## EXCERPT TO READ
============

In 1952, Murtada Mutahhari moved to Tehran, where, two years later, he began teaching in the Theology Faculty of the University.  Not only did he make a strong impression on students, but his move to Tehran also meant that he could become involved with such organizations as the anjuman hayi islami.  These Islamic Associations were groups of students, engineers, doctors, merchants, ect., set up during the fifties and sixties; they formed the nucleus of the movement that was to become, eventually, the revolution.  He was also a founder member of the Husayniyayi Irshad, which played a central role in the religious life of  the capital during the four years of its existence until its closure by the authorities in 1973.  At the same time he maintained his contact with traditional religious activities, teaching first in the Madrasayi Marvi in Tehran, and later back in Qum, and also preaching in mosques in Tehran and elsewhere in the country.  Through his lectures and writings – articles and books – he became a famous and much respected figure throughout Iran, but it was mainly among the students and teachers of the schools and universities that he was most influential, setting an example and inspiring them as a committed and socially aware Muslim with a traditional education who could make an intellectually appropriate and exciting response to modern secularizing tendencies.  His wideranging knowledge and scholarship are reflected in the scope of his writings, which cover the fields of law, philosophy, theology, history and literature.  He was also one of the few highranking ‘ulama‘ to be in continuous contact with Ayatullah Khumayni during the fifteen years or so years in which the movement which led to the revolution was developing.  He was actively engaged in all stages of this movement.

============

## DIRECTION A
In the passage on Murtada Mutahhari, in what year did the authorities close the Husayniyayi Irshad?

## DATA ROWS
============

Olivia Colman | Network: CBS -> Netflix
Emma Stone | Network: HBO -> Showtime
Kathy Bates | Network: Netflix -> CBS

============

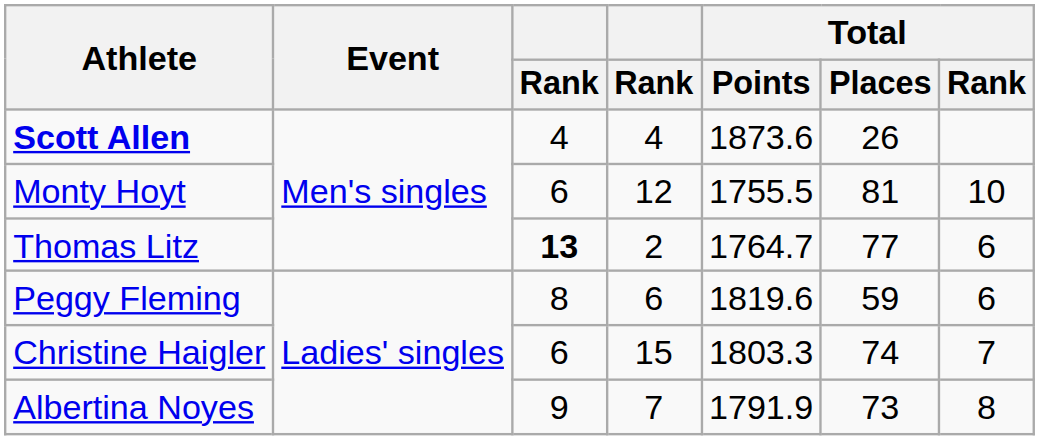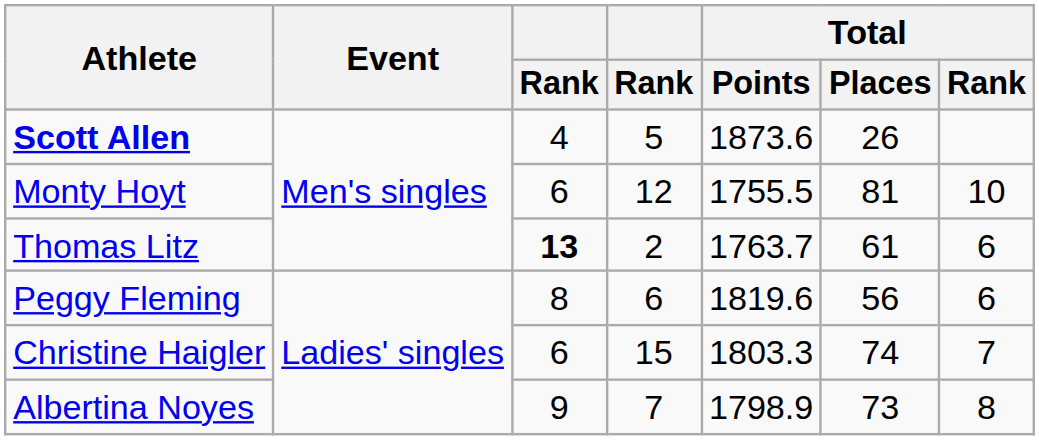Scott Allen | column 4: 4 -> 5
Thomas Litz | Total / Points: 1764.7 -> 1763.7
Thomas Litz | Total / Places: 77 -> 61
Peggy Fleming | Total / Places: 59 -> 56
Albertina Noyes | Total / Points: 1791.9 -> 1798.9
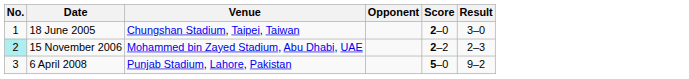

============

## DIRECTION B
Copy the records line for line, starting at the line that contains "Olivia Colman | Network: CBS -> Netflix" and stopping after the line that contains "Kathy Bates | Network: Netflix -> CBS".

## TASK RESULT A
1973

## TASK RESULT B
Olivia Colman | Network: CBS -> Netflix
Emma Stone | Network: HBO -> Showtime
Kathy Bates | Network: Netflix -> CBS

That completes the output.